06.01.2020

Adam ist im Boot geflüchtet – lernt jetzt schwimmen

SC Hainberg organisiert Projekt im Badeparadies Eiswiese

Beim Schwimmkurs für Geflüchtete im Übungsbecken des Göttinger Badeparadieses Eiswiese wird mit Poolnudeln trainiert. Foto: Pförtner

von Eduard Warda (GT, 06.01.2020)

Adam Dhab kommt aus dem Sudan. Er ist über das Mittelmeer nach Deutschland geflüchtet und hat dabei wie viele andere Geflüchtete in einem Schlauchboot von einer überschaubaren Größe angstvolle Erfahrungen gesammelt. Nun lernt er Schwimmen – in einem Schwimmkurs für Erwachsene, der vom SC Hainberg angeboten wird.

Viele Geflüchtete sind traumatisiert. Sie haben bei der Flucht über das Mittelmeer schlimme Dinge erlebt, teilweise Angehörige ertrinken gesehen. Dhab ist dieses Schicksal glücklicherweise erspart geblieben, aber seine Erlebnisse waren gruselig genug: Mit 150 anderen habe er bei der Überfahrt 18 Stunden lang in einem kleinen Schlauchboot gesessen, die Beine hingen im Wasser. „Es war ganz gefährlich“, berichtet der 22-Jährige, der mittlerweile schon ganz gut Deutsch spricht. Irgendwann wurden sie vor der Küste Italiens entdeckt und gerettet.

Der SC Hainberg hat in den Jahren 2018 und 2019 zwölf Kurse angeboten, die bei Geflüchteten äußerst beliebt sind. Als Schwimmtrainerin konnte Darja Elster vom TWG 1861 gewonnen werden. Die Teilnehmer seien zum Teil „sehr verkrampft“, berichtet Elster. „Wir bringen ihnen die Basics bei, sie müssen Vertrauen aufbauen.“

Im Übungsbecken des Badeparadieses Eiswiese kann der Boden bis zu einer Wassertiefe von rund 60 Zentimetern angehoben werden – trotzdem sei es nicht nur für die Teilnehmer mit Mittelmeer-Erfahrung schwer, erzählt Elster. „Sie trauen sich erst gar nicht ins Wasser oder können sich im Wasser nicht hinlegen.“ Deshalb arbeiten die Trainer mit sogenannten Poolnudeln und Schwimmbrettern. Elster: „Der Kurs wäre sonst nicht möglich.“

Elster ist nicht nur die Schwimmtrainerin von Adam Dhab, sie ist an der Arnoldi-Schule, an der BBS I, auch seine Lehrerin – er besucht ihre Sprachlernklasse. Ihr Kollege Roman Müller, der in seiner Berufseinstiegsklasse ebenfalls falls ausschließlich Geflüchtete unterrichtet, organsierte das Angebot an der Arnoldi-Schule zusammen mit Lars Willmann und unterstützte Darja Elster im Becken.  Wie ein Lauffeuer hat sich in den Sprachlernklassen der Göttinger Schulen das Angebot des SC Hainberg herumgesprochen. Für den nächsten Kurs liegen 50 Anfragen vor, Platz ist aber nur für jeweils zehn Männer und Frauen, die in getrennten Kursen üben.
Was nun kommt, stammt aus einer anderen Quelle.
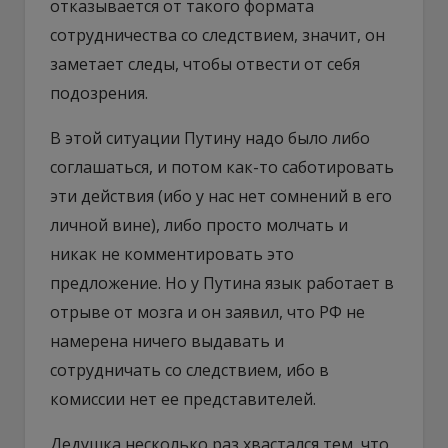
отказывается от такого формата
сотрудничества со следствием, значит, он
заметает следы, чтобы отвести от себя
подозрения.
В этой ситуации Путину надо было либо
соглашаться, и потом как-то саботировать
эти действия (ибо у нас нет сомнений в его
личной вине), либо просто молчать и
никак не комментировать это
предложение. Но у Путина язык работает в
отрыве от мозга и он заявил, что РФ не
намерена ничего выдавать и
сотрудничать со следствием, ибо в
комиссии нет ее представителей.
Дедушка несколько раз хвастался тем, что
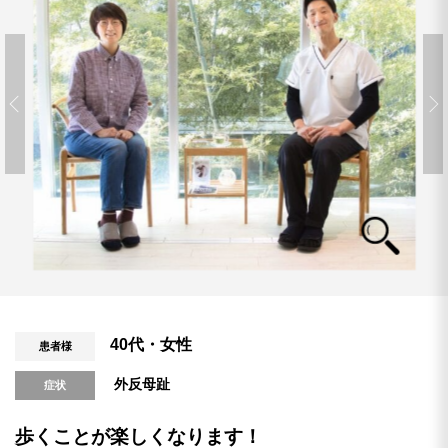
40代・女性
患者様
外反母趾
症状
歩くことが楽しくなります！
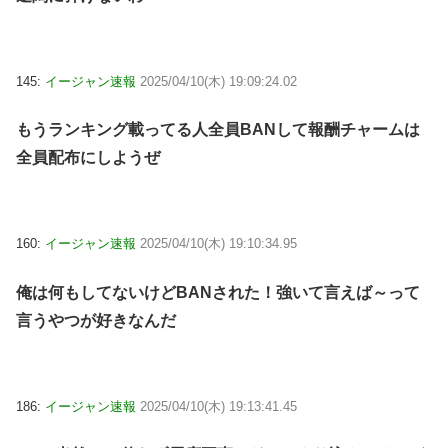
145:
イージャン速報
2025/04/10(木) 19:09:24.02
もうランキング載ってる人全員BANして報酬チャームは
全員配布にしようぜ
160:
イージャン速報
2025/04/10(木) 19:10:34.95
俺は何もしてないけどBANされた！強いて言えば～って
言うやつが好きなんだ
186:
イージャン速報
2025/04/10(木) 19:13:41.45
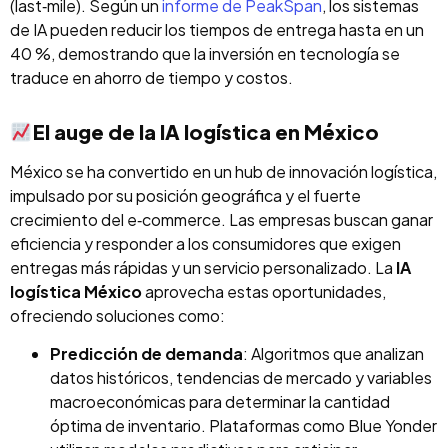
(last‑mile). Según un
informe de PeakSpan
, los sistemas
de IA pueden reducir los tiempos de entrega hasta en un
40 %, demostrando que la inversión en tecnología se
traduce en ahorro de tiempo y costos.
El auge de la IA logística en México
México se ha convertido en un hub de innovación logística,
impulsado por su posición geográfica y el fuerte
crecimiento del e‑commerce. Las empresas buscan ganar
eficiencia y responder a los consumidores que exigen
entregas más rápidas y un servicio personalizado. La
IA
logística México
aprovecha estas oportunidades,
ofreciendo soluciones como:
Predicción de demanda
: Algoritmos que analizan
datos históricos, tendencias de mercado y variables
macroeconómicas para determinar la cantidad
óptima de inventario. Plataformas como Blue Yonder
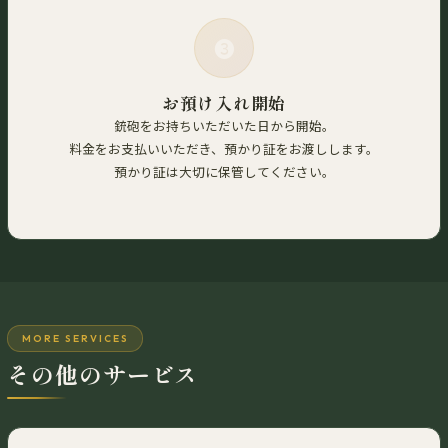
❸
お預け入れ開始
銃砲をお持ちいただいた日から開始。
料金をお支払いいただき、預かり証をお渡しします。
預かり証は大切に保管してください。
MORE SERVICES
その他のサービス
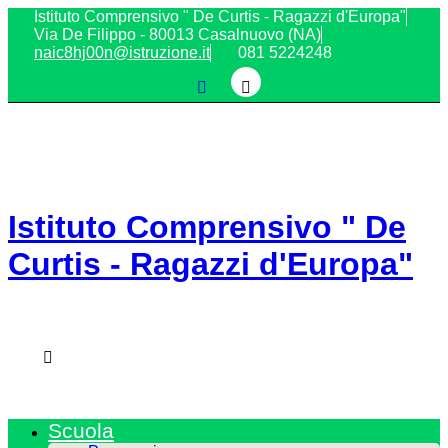
Istituto Comprensivo " De Curtis - Ragazzi d'Europa"
Via De Filippo - 80013 Casalnuovo (NA)
naic8hj00n@istruzione.it
081 5224248
Istituto Comprensivo " De
Curtis - Ragazzi d'Europa"
Casalnuovo di Napoli
Scuola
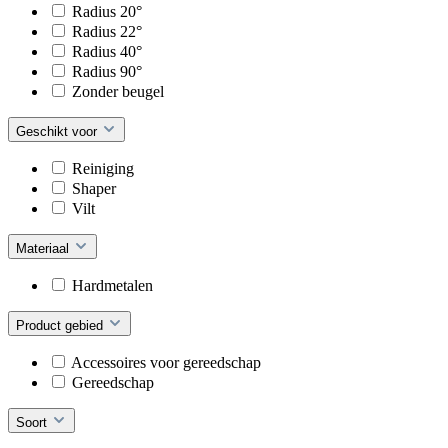
Radius 20°
Radius 22°
Radius 40°
Radius 90°
Zonder beugel
Geschikt voor
Reiniging
Shaper
Vilt
Materiaal
Hardmetalen
Product gebied
Accessoires voor gereedschap
Gereedschap
Soort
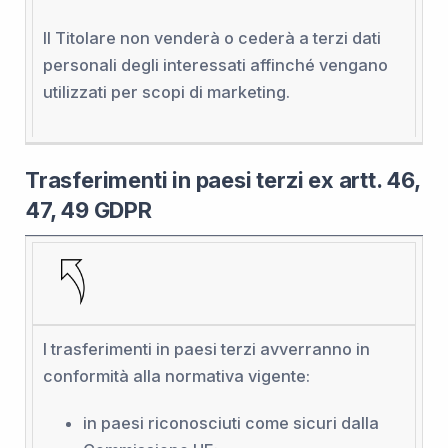
Il Titolare non venderà o cederà a terzi dati
personali degli interessati affinché vengano
utilizzati per scopi di marketing.
Trasferimenti in paesi terzi ex artt. 46,
47, 49 GDPR
I trasferimenti in paesi terzi avverranno in
conformità alla normativa vigente:
in paesi riconosciuti come sicuri dalla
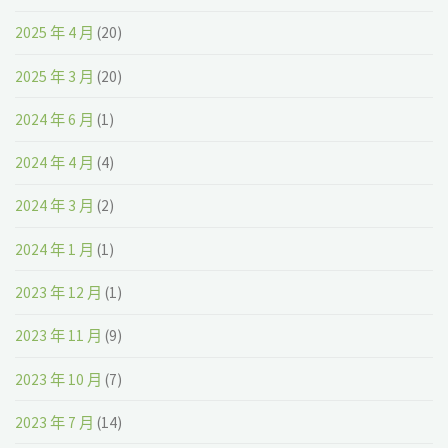
2025 年 4 月
(20)
2025 年 3 月
(20)
2024 年 6 月
(1)
2024 年 4 月
(4)
2024 年 3 月
(2)
2024 年 1 月
(1)
2023 年 12 月
(1)
2023 年 11 月
(9)
2023 年 10 月
(7)
2023 年 7 月
(14)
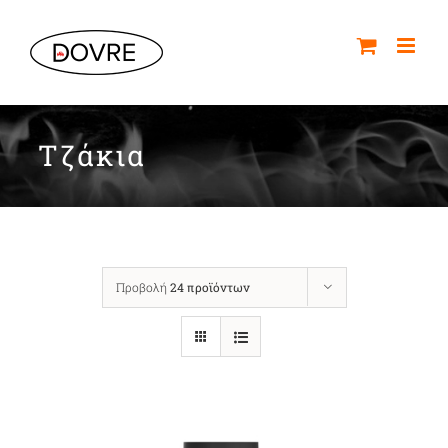
Μετάβαση
στο
περιεχόμενο
Τζάκια
Προβολή
24 προϊόντων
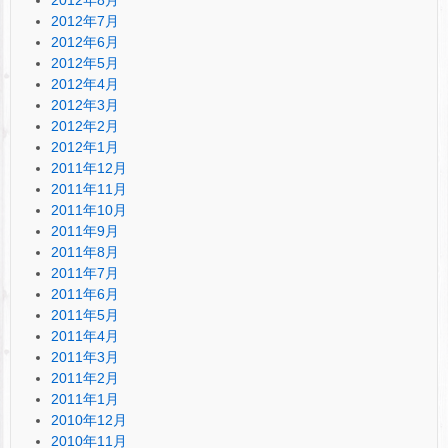
2012年7月
2012年6月
2012年5月
2012年4月
2012年3月
2012年2月
2012年1月
2011年12月
2011年11月
2011年10月
2011年9月
2011年8月
2011年7月
2011年6月
2011年5月
2011年4月
2011年3月
2011年2月
2011年1月
2010年12月
2010年11月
Dhab hatte zumindest einige Vorkenntnisse: Als er klein war, habe er daheim im Sudan in einer besseren Pfütze ein bisschen geplanscht, sagt der 22-Jährige, 2017 habe er dann im seichten Wasser vor der Küste Libyens geübt. „Ein bisschen mit den Händen“, berichtet er, „mit den Beinen gar nicht“.

Im Schwimmkurs lernte Dhab also zunächst, unter Wasser seine Beine zu gebrauchen – aber richtig: „Adam ist unter Wasser immer Fahrrad gefahren“, sagt Elster, und beide müssen lachen. In den Kursen wird der Boden des Übungsbeckens nach und nach abgesenkt, am Ende haben die Schwimmschüler Brust- und Rückenschwimmen und den Kraulbeinschlag kennengelernt.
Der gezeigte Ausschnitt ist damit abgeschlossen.